[Witness speaks in his native language]
I come today to express my concerns over the proposed bill's changes to the Indian Act.
It makes me wonder how this whole process is working. We have stated for years that we need changes, that we need progress coming from leadership. One person writes a bill and puts it on the floor of Parliament and wants to change our lives when this person has never lived on a reserve.
I take this as an insult. I'm offended by this while my people are suffering from the flood we have back home today and from the spike in cancer in my community. We have to drink runoff water, grey water. We have sewage fields. We're faced with inland flooding this year. The water has to be pumped out over the permanent dikes that surround us. We're a diked-in community. It's quite disturbing that suddenly we are sitting here today trying to focus on little things in the Indian Act.
I have treaty rights. Let's focus on those.
I ask myself what we need to do. Do I have to bring my people in here, the sick people with diabetes or cancer? I don't know, but I think your government and your people, your officials, have to come to see for yourselves, and not fly over our communities as the minister did a week or so ago without my knowledge of his coming to our territory. That's working behind our backs without our knowledge. He should come and see for himself.

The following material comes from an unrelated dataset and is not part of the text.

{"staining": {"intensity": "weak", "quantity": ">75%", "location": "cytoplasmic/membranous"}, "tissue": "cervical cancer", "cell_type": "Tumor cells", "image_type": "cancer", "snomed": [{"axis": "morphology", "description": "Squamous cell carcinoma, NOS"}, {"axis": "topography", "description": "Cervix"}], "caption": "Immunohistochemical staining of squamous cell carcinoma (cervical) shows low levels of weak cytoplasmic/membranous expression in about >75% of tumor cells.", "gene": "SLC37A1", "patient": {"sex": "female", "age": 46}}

We sit here and ponder how we're going to change one word of the Indian Act, or this word and that word.
It's quite upsetting that I have to be here to explain myself. If I have to, I will bring my people here. The media is criticizing us for what we are doing, being accountable and transparent. Whose worry is that? Is it your taxpayers? They say we are being funded by the taxpayers. No, we are not. According to the treaty, we should be the richest people walking this land, from the resources that are being extracted on a daily basis.
In our territory we have potash. We have forest. If you look at the Duck Mountain area on the northern part of it, which is Treaty 4, there's no bush left. We hunt on that land. We fish. We lived off the land. There is nothing there.
It's very upsetting that we sit here and talk about these things. Let's talk about the real issues. Let's go back to our treaty table. That's what we are proposing here as we sit as representatives from Treaty No. 2.